WHAT THE EXERCISE ASKS:
Count how many lines in the data contain the string "Santa", with case taken into account, and give only that number.

::::

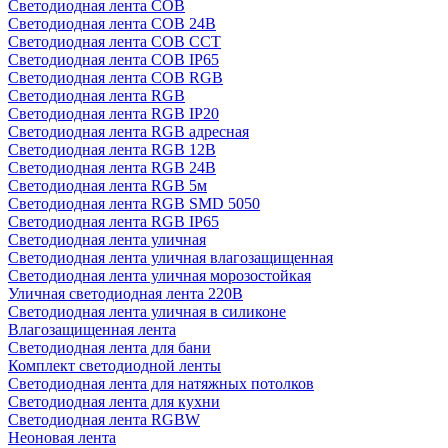
Светодиодная лента COB
Светодиодная лента COB 24В
Светодиодная лента COB CCT
Светодиодная лента COB IP65
Светодиодная лента COB RGB
Светодиодная лента RGB
Светодиодная лента RGB IP20
Светодиодная лента RGB адресная
Светодиодная лента RGB 12В
Светодиодная лента RGB 24В
Светодиодная лента RGB 5м
Светодиодная лента RGB SMD 5050
Светодиодная лента RGB IP65
Светодиодная лента уличная
Светодиодная лента уличная влагозащищенная
Светодиодная лента уличная морозостойкая
Уличная светодиодная лента 220В
Светодиодная лента уличная в силиконе
Влагозащищенная лента
Светодиодная лента для бани
Комплект светодиодной ленты
Светодиодная лента для натяжных потолков
Светодиодная лента для кухни
Светодиодная лента RGBW
Неоновая лента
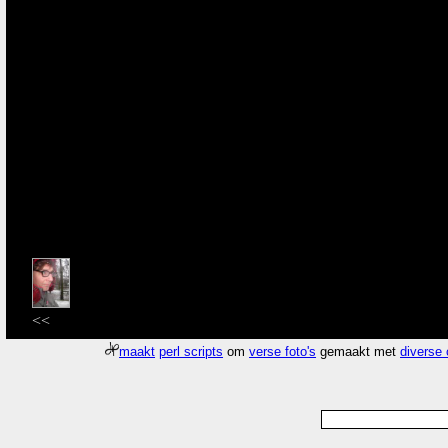
<<
maakt
perl scripts
om
verse foto's
gemaakt met
diverse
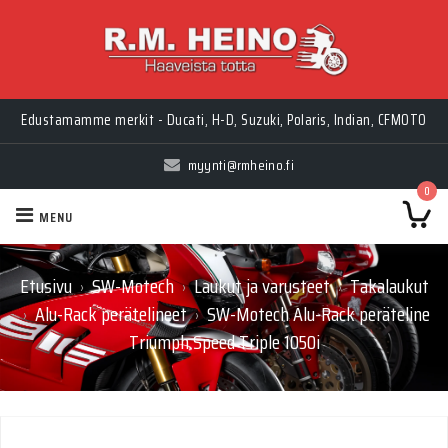
Edustamamme merkit - Ducati, H-D, Suzuki, Polaris, Indian, CFMOTO
myynti@rmheino.fi
0
MENU
Etusivu
SW-Motech
Laukut ja varusteet
Takalaukut
›
›
›
Alu-Rack perätelineet
SW-Motech Alu-Rack peräteline
›
›
Triumph Speed Triple 1050i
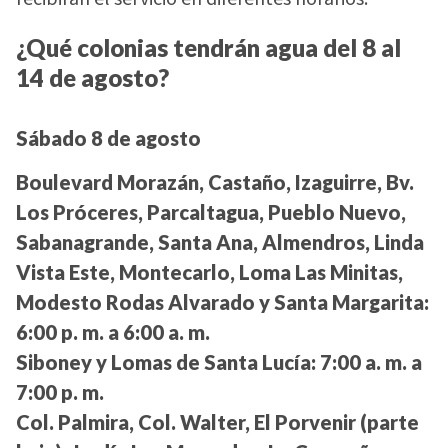
¿Qué colonias tendrán agua del 8 al
14 de agosto?
Sábado 8 de agosto
Boulevard Morazán, Castaño, Izaguirre, Bv.
Los Próceres, Parcaltagua, Pueblo Nuevo,
Sabanagrande, Santa Ana, Almendros, Linda
Vista Este, Montecarlo, Loma Las Minitas,
Modesto Rodas Alvarado y Santa Margarita:
6:00 p. m. a 6:00 a. m.
Siboney y Lomas de Santa Lucía:
7:00 a. m. a
7:00 p. m.
Col. Palmira, Col. Walter, El Porvenir (parte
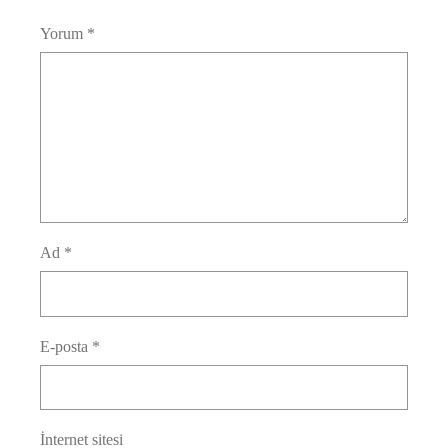
Yorum
*
Ad
*
E-posta
*
İnternet sitesi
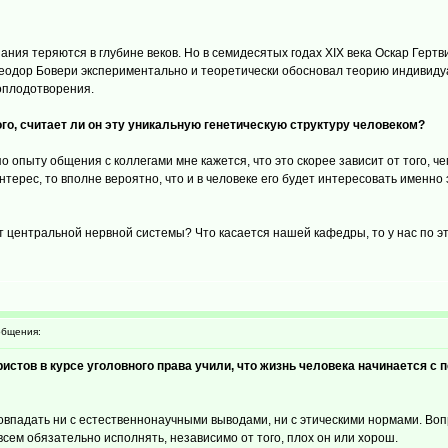
ания теряются в глубине веков. Но в семидесятых годах XIX века Оскар Герт
Теодор Бовери экспериментально и теоретически обосновал теорию индивиду
оплодотворения.
го, считает ли он эту уникальную генетическую структуру человеком?
о опыту общения с коллегами мне кажется, что это скорее зависит от того, ч
терес, то вполне вероятно, что и в человеке его будет интересовать именно 
 нет центральной нервной системы? Что касается нашей кафедры, то у нас по 
бщения:
тов в курсе уголовного права учили, что жизнь человека начинается с пе
впадать ни с естественнонаучными выводами, ни с этическими нормами. Вопрос
всем обязательно исполнять, независимо от того, плох он или хорош.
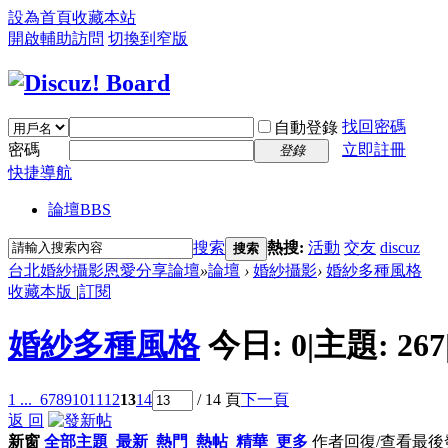
設為首頁
收藏本站
開啟輔助訪問
切換到窄版
找回密碼
自動登錄
密碼
立即註冊
登錄
快捷導航
論壇
BBS
搜索
熱搜:
活動
交友
discuz
搜索
台北婚紗攝影恩愛分享論壇
»
論壇
›
婚紗攝影
›
婚紗多種風格
收藏本版
|
訂閱
婚紗多種風格
今日:
0
|
主題:
267
1 ...
6
7
8
9
10
11
12
13
14
/ 14 頁
下一頁
返 回
新窗
全部主題
最新
熱門
熱帖
精華
更多
作者
回復/查看
最後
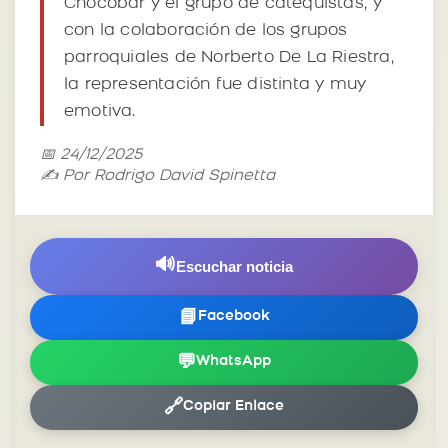
Chocobar y el grupo de catequistas, y
con la colaboración de los grupos
parroquiales de Norberto De La Riestra,
la representación fue distinta y muy
emotiva.
📅 24/12/2025
✍️ Por Rodrigo David Spinetta
🔊
Escuchar noticia
📘
Facebook
💬
WhatsApp
🔗
Copiar Enlace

::::

WRITTEN RESPONSE:
3